> **Рабочее задание**:
Допиши продолжение текста о германо-скандинавских мифах в новелле Ле Гуин, начиная сразу после его последнего предложения.

Соответственно и Бородинское сражение станет еще одним воплощением очистительной «космической жертвы», позволяющей от разобщенности интересов отдельных людей прийти к некой общности, данной свыше. Сцена, когда накануне сражения в расположении русских войск устраивают грандиозный молебен и несут икону Богоматери, как раз и позволяет говорить о жертвенном начале, а огромное количество убиенных, искалеченных и раненых и является неким искуплением и омовением кровью перед лицом вновь открывшихся целому народу нравственных истин, одна из которых, по мнению Л. Толстого, и должна была воплотиться в виде декабристского движения.
Но кто еще, кроме лорда Дансени, Эддисона и Толкина, пытался создать свой особый художественный мир на основе германо-скандинавских мифов? Из наиболее талантливых современных писателей хочется назвать имя У. К. Ле Гуин «Орсинийские рассказы» (Orsinian Tales) (1976) она включила весьма привлекательную и необычную новеллу под названием Курган (The Barrow), написанную ранее.
Данное небольшое по объему произведение как нельзя лучше соответствует той общей тенденции, в которой христианство буквально подчинено древней языческой мифологии варварских народов. Автор, обогащенный знаниями Фрейда и Юнга, словно любуется теми темными импульсами, которые и по сей день продолжают властвовать в душе человека, несмотря на внешнее соблюдение христианских обрядов и нравственных заповедей. У. К. Ле Гуин проводит мысль о том, что в основе всего западного христианства находятся более глубокие языческие корни, берущие свое начало из более темных эпох, когда складывались первые германо-скандинавские мифы. Словно полемизируя с Фрейдом и Юнгом, У. К. Ле Гуин говорит не об античных мифологических архетипах, управляющих сознанием западного человека, а о всем спектре языческой мифологии, о неком хаосе, царящем в мрачных тайниках человеческой души, и еще о том, как мы в контексте истории понимаем этот спроецированный в наших поступках хаос за некий незыблемый порядок. Ради своего ребенка совершив страшное кровавое жертвоприношение, граф Монтайна и его потомки в дальнейшем будут почитаться людьми, угодными церкви и Богу. Ниже мы приводим свой перевод данной новеллы, дабы читатель мог сам убедиться в сказанном выше.

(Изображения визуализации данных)
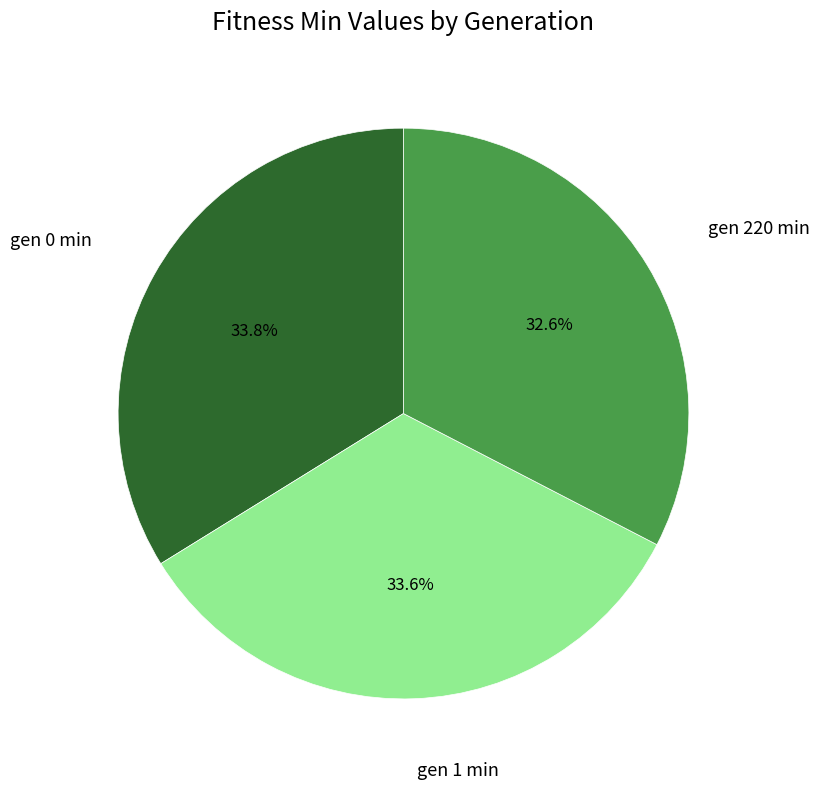

How many slices are in this pie chart?

3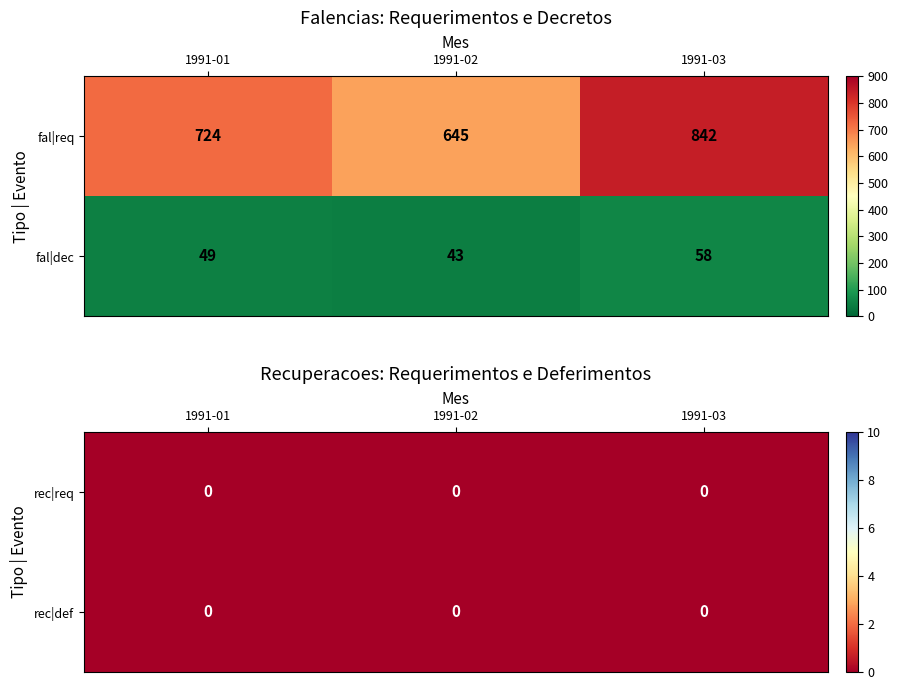

What is the difference between the maximum and minimum values in the fal|req series?

197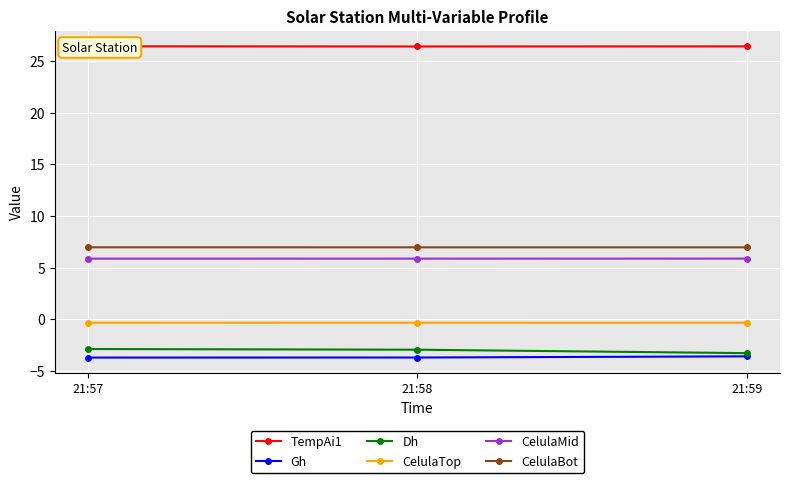

Where is Gh nearest to the value -3?

21:59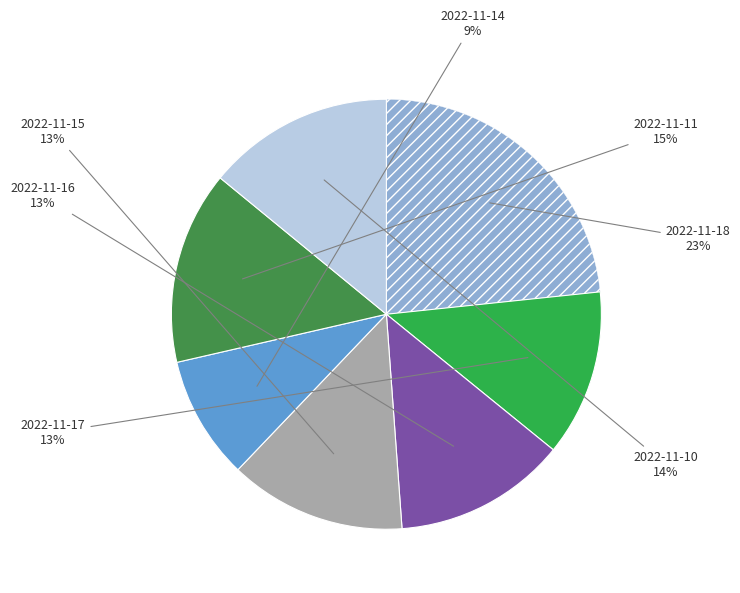

To the nearest percent, what is the difference between the largest and smallest slice percentages?

14%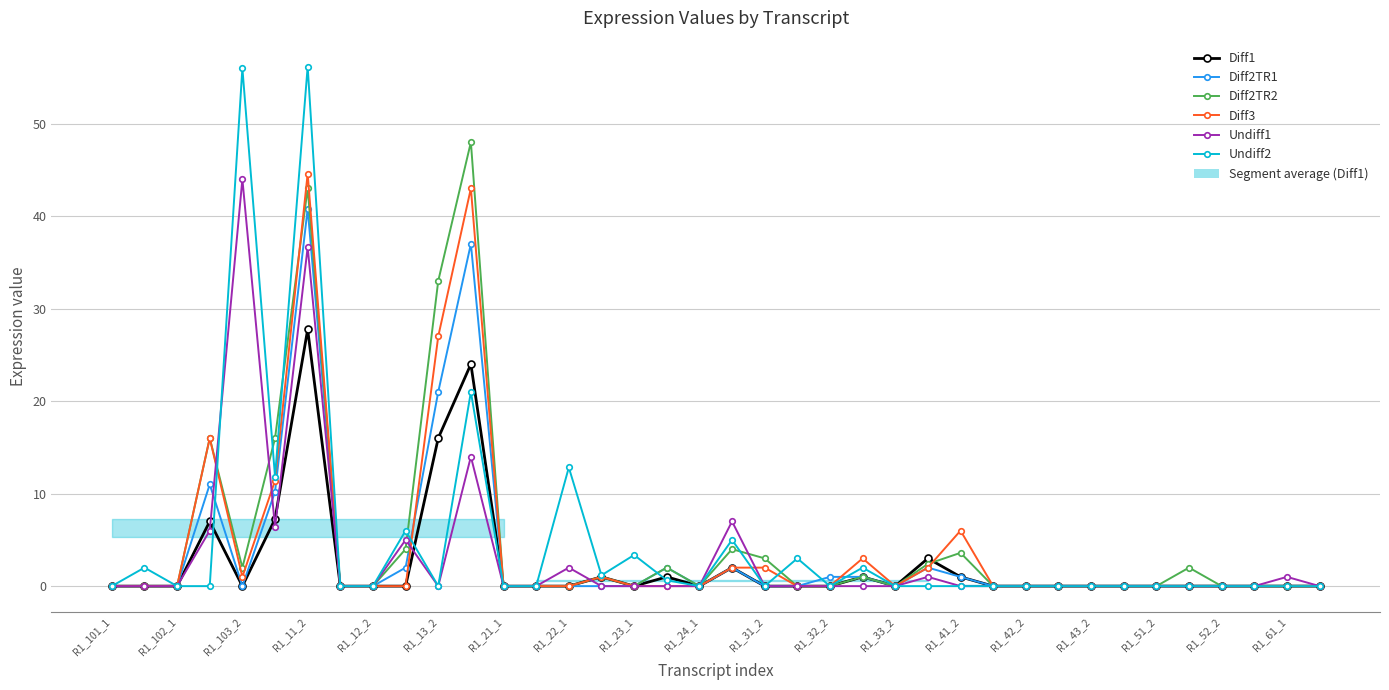

Reading left to right, extract all data points from this chart.

Diff1: 0.0	0.0	0.0	7.0	0.0	7.3	27.7	0.0	0.0	0.0	16.0	24.0	0.0	0.0	0.0	1.0	0.0	1.0	0.0	2.0	0.0	0.0	0.0	1.0	0.0	3.0	1.0	0.0	0.0	0.0	0.0	0.0	0.0	0.0	0.0	0.0	0.0	0.0
Diff2TR1: 0.0	0.0	0.0	11.0	0.0	10.2	40.8	0.0	0.0	2.0	21.0	37.0	0.0	0.0	0.0	0.0	0.0	2.0	0.0	2.0	0.0	0.0	1.0	1.0	0.0	2.0	1.0	0.0	0.0	0.0	0.0	0.0	0.0	0.0	0.0	0.0	0.0	0.0
Diff2TR2: 0.0	0.0	0.0	16.0	2.0	16.0	43.0	0.0	0.0	4.0	33.0	48.0	0.0	0.0	0.0	1.0	0.0	2.0	0.0	4.0	3.0	0.0	0.0	1.0	0.0	2.4	3.6	0.0	0.0	0.0	0.0	0.0	0.0	2.0	0.0	0.0	0.0	0.0
Diff3: 0.0	0.0	0.0	16.0	1.0	11.4	44.6	0.0	0.0	0.0	27.0	43.0	0.0	0.0	0.0	1.0	0.0	0.0	0.0	2.0	2.0	0.0	0.0	3.0	0.0	2.0	6.0	0.0	0.0	0.0	0.0	0.0	0.0	0.0	0.0	0.0	0.0	0.0
Undiff1: 0.0	0.0	0.0	6.0	44.0	6.4	36.6	0.0	0.0	5.0	0.0	14.0	0.0	0.0	2.0	0.0	0.0	0.0	0.0	7.0	0.0	0.0	0.0	0.0	0.0	1.0	0.0	0.0	0.0	0.0	0.0	0.0	0.0	0.0	0.0	0.0	1.0	0.0
Undiff2: 0.0	2.0	0.0	0.0	56.0	11.8	56.2	0.0	0.0	6.0	0.0	21.0	0.0	0.0	12.8	1.2	3.4	0.6	0.0	5.0	0.0	3.0	0.0	2.0	0.0	0.0	0.0	0.0	0.0	0.0	0.0	0.0	0.0	0.0	0.0	0.0	0.0	0.0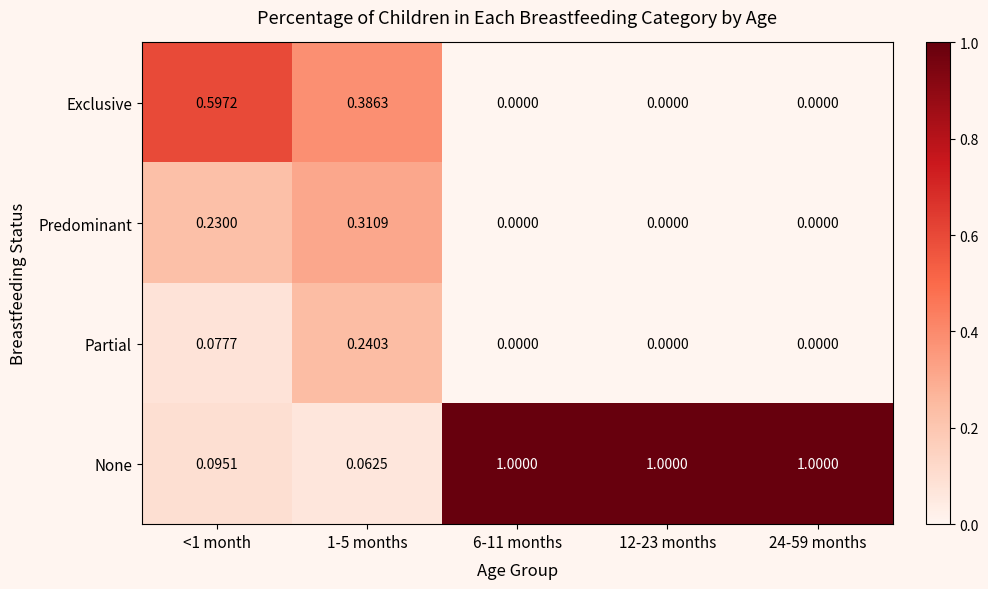

What is the total value across all series at 24-59 months?

1.0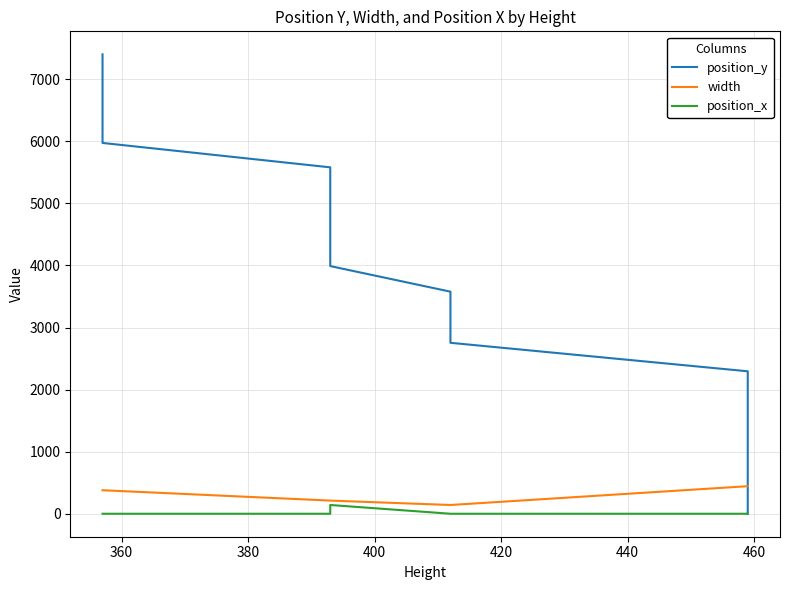

Is the value of width at 15 greater than the value of position_x at 15?

Yes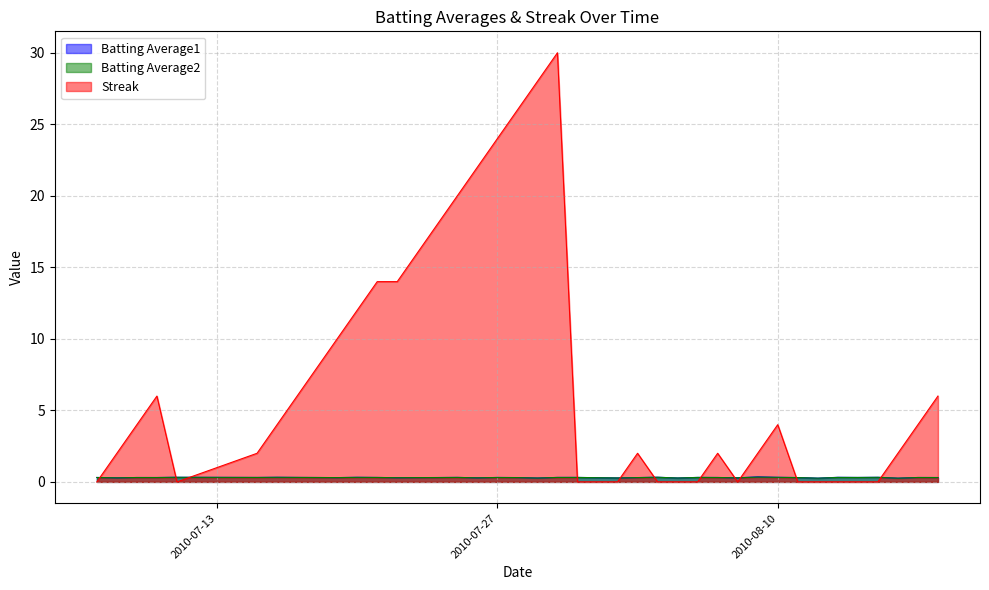

Reading left to right, transcribe all the data shown in this chart.

Batting Average1: 0.3	0.3	0.3	0.3	0.3	0.3	0.3	0.3	0.3	0.3	0.3	0.3	0.3	0.3	0.3	0.3	0.3	0.3	0.3	0.3	0.3	0.3	0.3	0.3	0.3	0.3	0.3	0.3	0.3	0.3	0.4	0.3	0.3	0.3	0.3	0.3	0.3	0.3	0.3	0.3
Batting Average2: 0.3	0.3	0.3	0.3	0.3	0.3	0.3	0.3	0.3	0.3	0.3	0.3	0.3	0.3	0.3	0.3	0.3	0.3	0.3	0.3	0.3	0.3	0.3	0.3	0.3	0.3	0.3	0.3	0.3	0.3	0.3	0.3	0.3	0.3	0.3	0.3	0.3	0.3	0.3	0.3
Streak: 0.0	2.0	4.0	6.0	0.0	2.0	4.0	6.0	8.0	10.0	12.0	14.0	14.0	16.0	18.0	20.0	22.0	24.0	26.0	28.0	30.0	0.0	0.0	0.0	2.0	0.0	0.0	0.0	2.0	0.0	2.0	4.0	0.0	0.0	0.0	0.0	0.0	2.0	4.0	6.0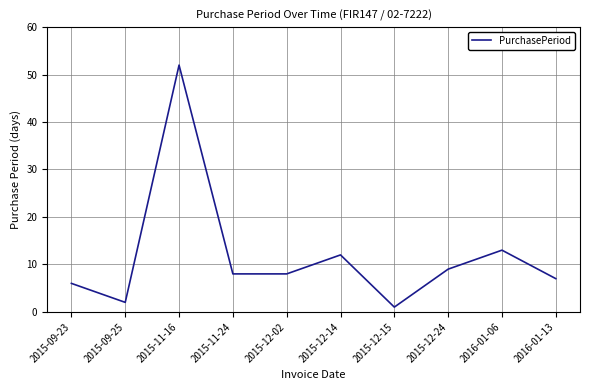

What is the greatest value displayed?

52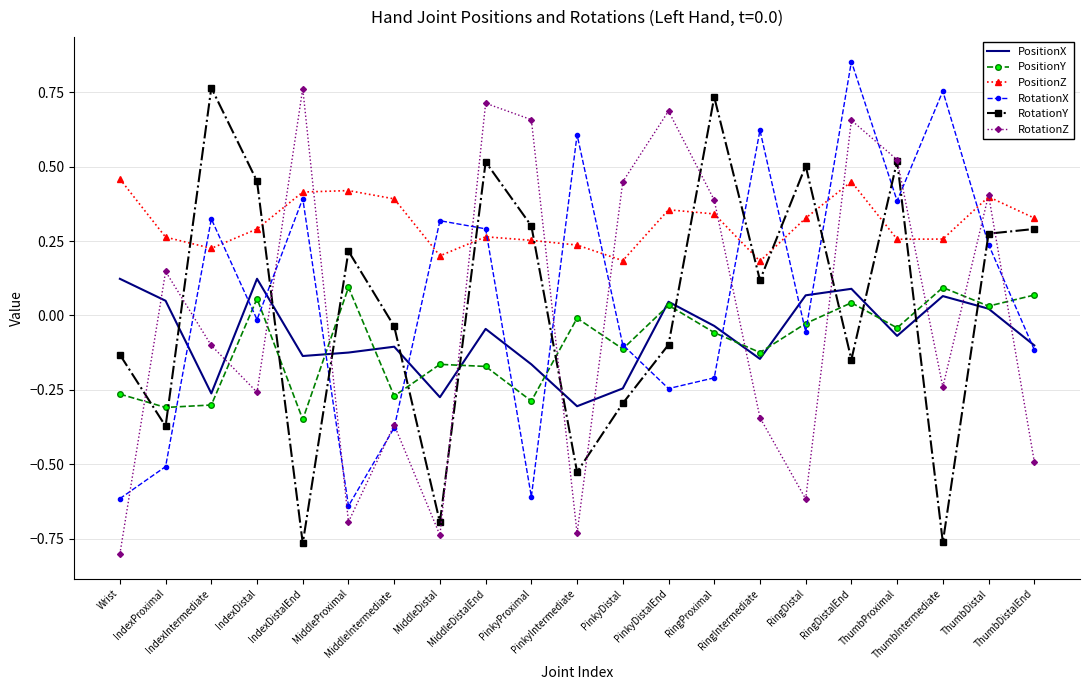

At which category is the sum across all series the highest?

RingDistalEnd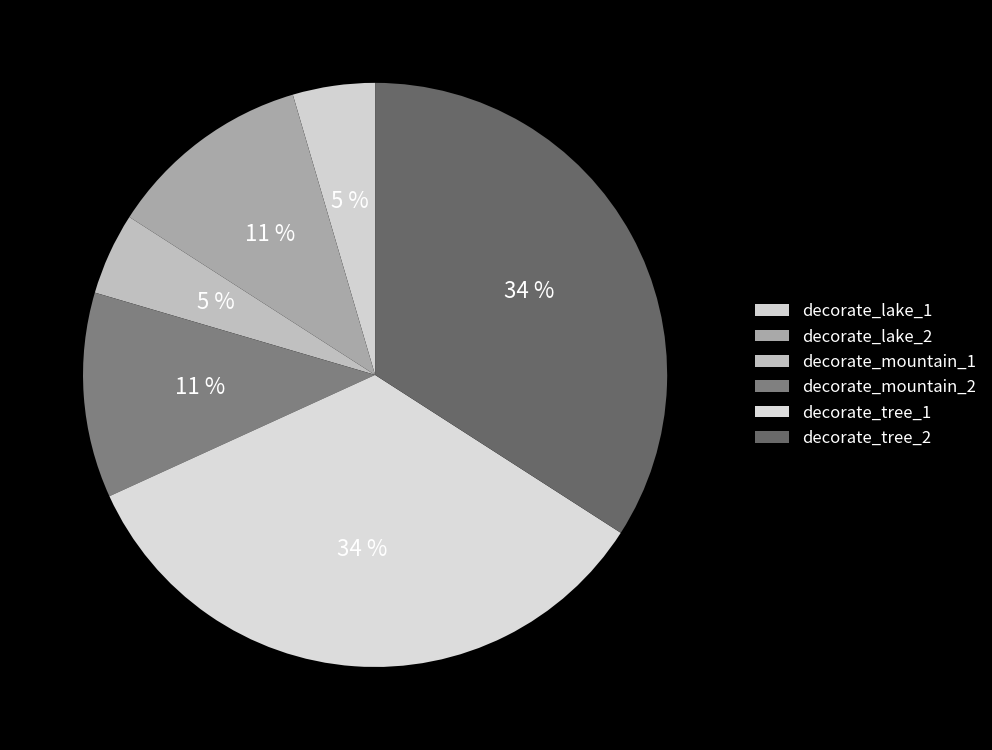

How many slices are in this pie chart?

6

> **Результат задания**:
УРСУЛА К. ЛЕ ГУИН КУРГАНПо заснеженным тропам с гор спустилась ночь. И Тьма поглотила деревню, каменную башню замка Вермар Киип, курган у дороги. Она легла в углах комнат, поднялась до высоких стропил у самой крыши, устроилась под большим столом пиршественного зала, молчаливо встала за спиной сидящего у очага и начала ждать.
Гостю предоставили лучшее место, в углу двадцатифутового камина. Хозяин замка, Фрейга, лорд Киип и граф Монтайна хотя и сидел вместе с другими на каминных плитах, был все-таки ближе всех к огню. Скрестив ноги и положив свои большие ладони на колени, он не отрываясь смотрел на языки пламени. Лорд вспомнил сейчас о самом худшем часе, который ему пришлось пережить в свои двадцать три года: это случилось три осени тому назад у горного озера Малафрена. Перед его глазами вновь задрожала тонкая варварская стрела, которая вызывающе торчала из самого горла отца; лорд хорошо помнил, как холодная грязь просочилась сквозь ткань и коснулась коленей, когда ему пришлось склониться перед мертвым телом среди камышовых зарослей, окруженных мрачными горами. А волосы отца шевелились при этом слегка — воды озера, как легкое дуновение ветра, играли ими. Вот тогда-то и ощутил ллорд впервые вкус Смерти, словно пришлось ему коснуться языком бронзы. И сейчас во рту его появился тот же привкус. Женские голоса доносились из комнаты наверху, и лорд напряженно вслушивался в эти звуки.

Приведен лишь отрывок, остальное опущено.